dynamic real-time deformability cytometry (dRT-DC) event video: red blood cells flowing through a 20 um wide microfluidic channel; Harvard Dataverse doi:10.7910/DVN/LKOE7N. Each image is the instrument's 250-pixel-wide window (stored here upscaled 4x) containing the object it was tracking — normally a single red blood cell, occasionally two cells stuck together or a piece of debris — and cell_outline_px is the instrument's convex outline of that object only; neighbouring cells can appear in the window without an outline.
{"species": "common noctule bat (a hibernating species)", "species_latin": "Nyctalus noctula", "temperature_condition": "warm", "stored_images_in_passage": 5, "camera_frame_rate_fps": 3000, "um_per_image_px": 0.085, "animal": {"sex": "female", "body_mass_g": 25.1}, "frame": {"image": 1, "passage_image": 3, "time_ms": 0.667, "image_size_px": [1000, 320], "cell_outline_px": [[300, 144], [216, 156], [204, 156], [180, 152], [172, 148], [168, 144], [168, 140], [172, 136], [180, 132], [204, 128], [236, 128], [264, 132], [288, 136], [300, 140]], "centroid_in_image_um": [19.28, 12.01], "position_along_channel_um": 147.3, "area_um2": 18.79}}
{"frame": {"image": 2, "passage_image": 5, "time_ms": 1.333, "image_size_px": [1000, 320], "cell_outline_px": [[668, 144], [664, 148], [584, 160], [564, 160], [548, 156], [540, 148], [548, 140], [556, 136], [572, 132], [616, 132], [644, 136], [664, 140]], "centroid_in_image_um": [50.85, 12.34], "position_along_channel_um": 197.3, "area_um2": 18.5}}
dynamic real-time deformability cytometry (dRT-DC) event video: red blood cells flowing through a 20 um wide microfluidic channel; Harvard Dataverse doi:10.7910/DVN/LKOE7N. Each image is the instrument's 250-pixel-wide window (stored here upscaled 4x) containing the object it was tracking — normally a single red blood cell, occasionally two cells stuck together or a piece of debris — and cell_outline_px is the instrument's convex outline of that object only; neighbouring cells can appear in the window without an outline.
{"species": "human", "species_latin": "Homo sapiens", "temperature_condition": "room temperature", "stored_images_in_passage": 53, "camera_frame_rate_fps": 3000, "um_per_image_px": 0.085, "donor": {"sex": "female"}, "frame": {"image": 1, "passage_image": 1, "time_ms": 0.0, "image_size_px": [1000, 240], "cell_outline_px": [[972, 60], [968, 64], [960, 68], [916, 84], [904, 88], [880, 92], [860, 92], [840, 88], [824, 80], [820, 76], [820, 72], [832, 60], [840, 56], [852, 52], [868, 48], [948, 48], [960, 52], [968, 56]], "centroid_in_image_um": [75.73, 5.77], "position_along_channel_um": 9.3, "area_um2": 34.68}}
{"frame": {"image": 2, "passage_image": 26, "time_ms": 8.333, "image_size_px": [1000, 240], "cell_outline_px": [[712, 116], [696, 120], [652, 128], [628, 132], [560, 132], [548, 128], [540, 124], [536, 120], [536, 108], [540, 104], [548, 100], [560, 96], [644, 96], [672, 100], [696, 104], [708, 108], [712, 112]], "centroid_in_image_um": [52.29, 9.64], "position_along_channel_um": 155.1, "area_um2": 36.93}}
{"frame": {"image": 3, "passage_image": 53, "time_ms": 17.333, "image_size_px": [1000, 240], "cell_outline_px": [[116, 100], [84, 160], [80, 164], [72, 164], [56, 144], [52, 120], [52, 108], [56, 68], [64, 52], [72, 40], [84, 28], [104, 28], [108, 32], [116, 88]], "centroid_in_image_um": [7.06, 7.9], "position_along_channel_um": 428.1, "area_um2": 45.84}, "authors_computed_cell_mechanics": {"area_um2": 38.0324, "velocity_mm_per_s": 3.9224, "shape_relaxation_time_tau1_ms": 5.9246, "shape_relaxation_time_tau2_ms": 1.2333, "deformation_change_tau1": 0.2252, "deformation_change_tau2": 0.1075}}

**OBJECTIVE**
Output every entry shown above, exactly.

**RESULT**
dynamic real-time deformability cytometry (dRT-DC) event video: red blood cells flowing through a 20 um wide microfluidic channel; Harvard Dataverse doi:10.7910/DVN/LKOE7N. Each image is the instrument's 250-pixel-wide window (stored here upscaled 4x) containing the object it was tracking — normally a single red blood cell, occasionally two cells stuck together or a piece of debris — and cell_outline_px is the instrument's convex outline of that object only; neighbouring cells can appear in the window without an outline.
{"species": "common noctule bat (a hibernating species)", "species_latin": "Nyctalus noctula", "temperature_condition": "warm", "stored_images_in_passage": 5, "camera_frame_rate_fps": 3000, "um_per_image_px": 0.085, "animal": {"sex": "female", "body_mass_g": 25.1}, "frame": {"image": 1, "passage_image": 3, "time_ms": 0.667, "image_size_px": [1000, 320], "cell_outline_px": [[300, 144], [216, 156], [204, 156], [180, 152], [172, 148], [168, 144], [168, 140], [172, 136], [180, 132], [204, 128], [236, 128], [264, 132], [288, 136], [300, 140]], "centroid_in_image_um": [19.28, 12.01], "position_along_channel_um": 147.3, "area_um2": 18.79}}
{"frame": {"image": 2, "passage_image": 5, "time_ms": 1.333, "image_size_px": [1000, 320], "cell_outline_px": [[668, 144], [664, 148], [584, 160], [564, 160], [548, 156], [540, 148], [548, 140], [556, 136], [572, 132], [616, 132], [644, 136], [664, 140]], "centroid_in_image_um": [50.85, 12.34], "position_along_channel_um": 197.3, "area_um2": 18.5}}
dynamic real-time deformability cytometry (dRT-DC) event video: red blood cells flowing through a 20 um wide microfluidic channel; Harvard Dataverse doi:10.7910/DVN/LKOE7N. Each image is the instrument's 250-pixel-wide window (stored here upscaled 4x) containing the object it was tracking — normally a single red blood cell, occasionally two cells stuck together or a piece of debris — and cell_outline_px is the instrument's convex outline of that object only; neighbouring cells can appear in the window without an outline.
{"species": "human", "species_latin": "Homo sapiens", "temperature_condition": "room temperature", "stored_images_in_passage": 53, "camera_frame_rate_fps": 3000, "um_per_image_px": 0.085, "donor": {"sex": "female"}, "frame": {"image": 1, "passage_image": 1, "time_ms": 0.0, "image_size_px": [1000, 240], "cell_outline_px": [[972, 60], [968, 64], [960, 68], [916, 84], [904, 88], [880, 92], [860, 92], [840, 88], [824, 80], [820, 76], [820, 72], [832, 60], [840, 56], [852, 52], [868, 48], [948, 48], [960, 52], [968, 56]], "centroid_in_image_um": [75.73, 5.77], "position_along_channel_um": 9.3, "area_um2": 34.68}}
{"frame": {"image": 2, "passage_image": 26, "time_ms": 8.333, "image_size_px": [1000, 240], "cell_outline_px": [[712, 116], [696, 120], [652, 128], [628, 132], [560, 132], [548, 128], [540, 124], [536, 120], [536, 108], [540, 104], [548, 100], [560, 96], [644, 96], [672, 100], [696, 104], [708, 108], [712, 112]], "centroid_in_image_um": [52.29, 9.64], "position_along_channel_um": 155.1, "area_um2": 36.93}}
{"frame": {"image": 3, "passage_image": 53, "time_ms": 17.333, "image_size_px": [1000, 240], "cell_outline_px": [[116, 100], [84, 160], [80, 164], [72, 164], [56, 144], [52, 120], [52, 108], [56, 68], [64, 52], [72, 40], [84, 28], [104, 28], [108, 32], [116, 88]], "centroid_in_image_um": [7.06, 7.9], "position_along_channel_um": 428.1, "area_um2": 45.84}, "authors_computed_cell_mechanics": {"area_um2": 38.0324, "velocity_mm_per_s": 3.9224, "shape_relaxation_time_tau1_ms": 5.9246, "shape_relaxation_time_tau2_ms": 1.2333, "deformation_change_tau1": 0.2252, "deformation_change_tau2": 0.1075}}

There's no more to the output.